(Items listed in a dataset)

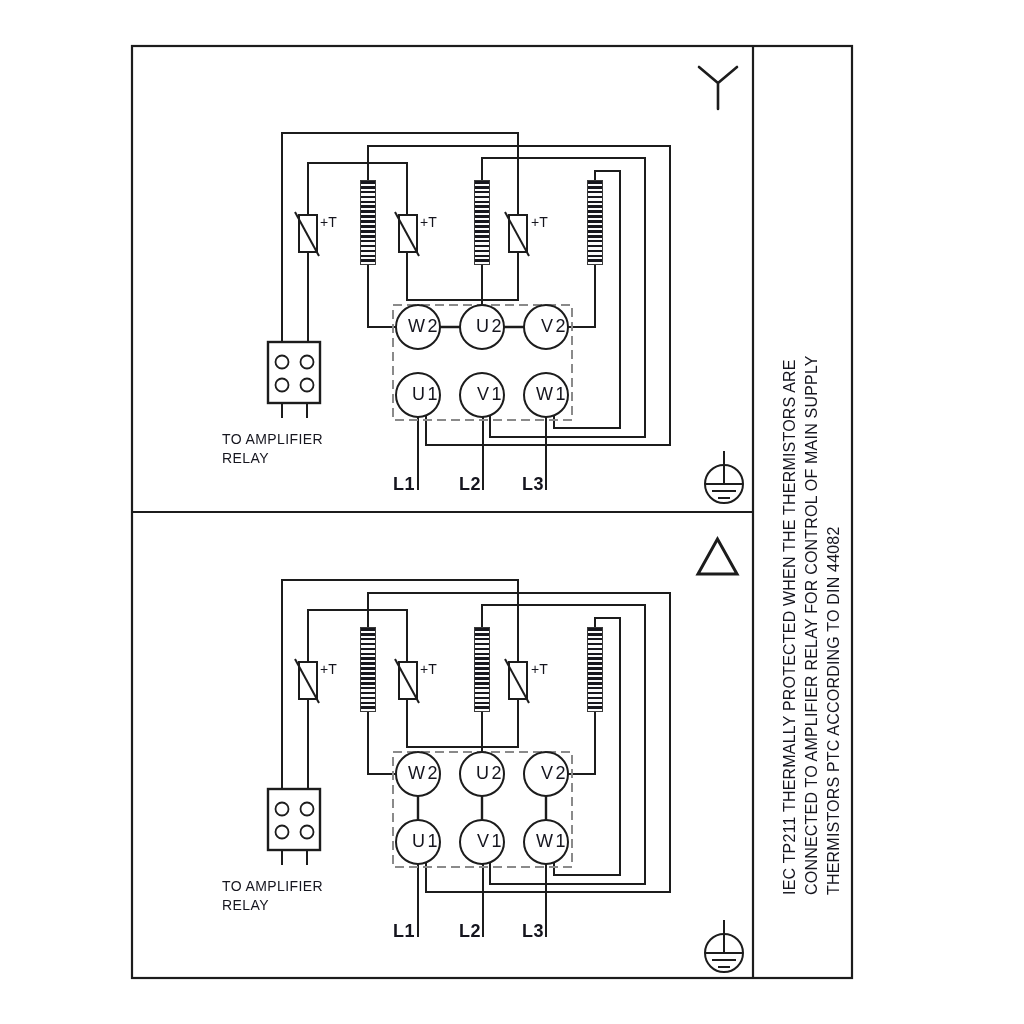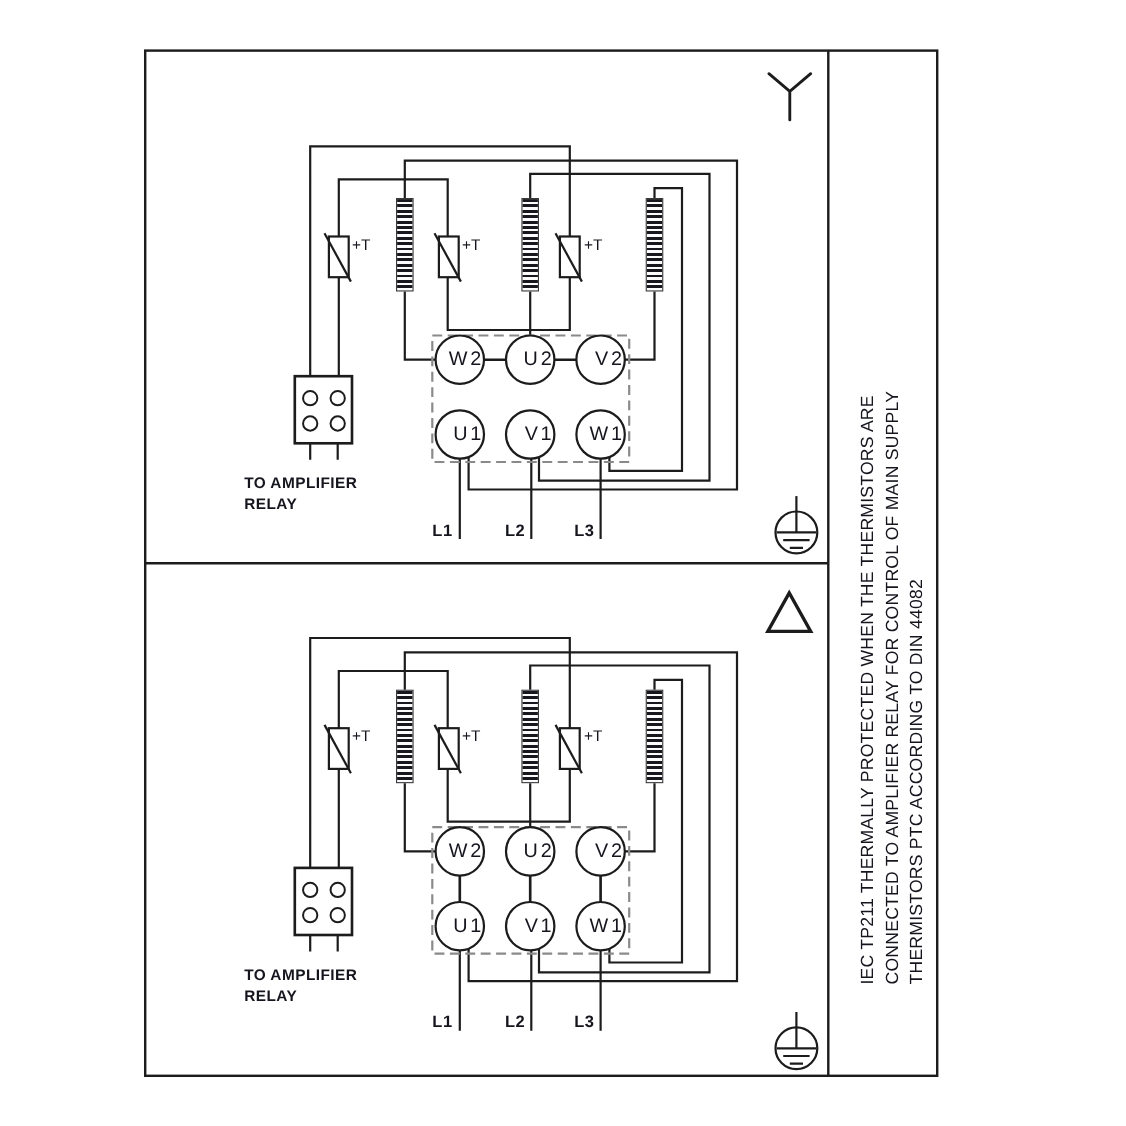--- a/index.html
+++ b/index.html
@@ -10,7 +10,7 @@
   .term{width:44px;text-align:right;font-size:18px;letter-spacing:2.5px;}
   .lline{font-size:15px;font-weight:bold;letter-spacing:0.5px;}
   .pt{font-size:14px;}
-  .cap{font-size:14px;letter-spacing:0.4px;font-weight:bold;}
+  .cap{font-size:14px;letter-spacing:0.4px;}
   .coil{position:absolute;width:16px;height:85px;
         background:repeating-linear-gradient(180deg,#17171d 0 2.6px,#fbfbfb 2.6px 4.9px);
         border:1px solid #3a3a3a;box-sizing:border-box;}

## TASK OBJECTIVE
Looking at the records above, how many lines contain "weight"? Only the number is needed.

## YOUR SOLUTION
2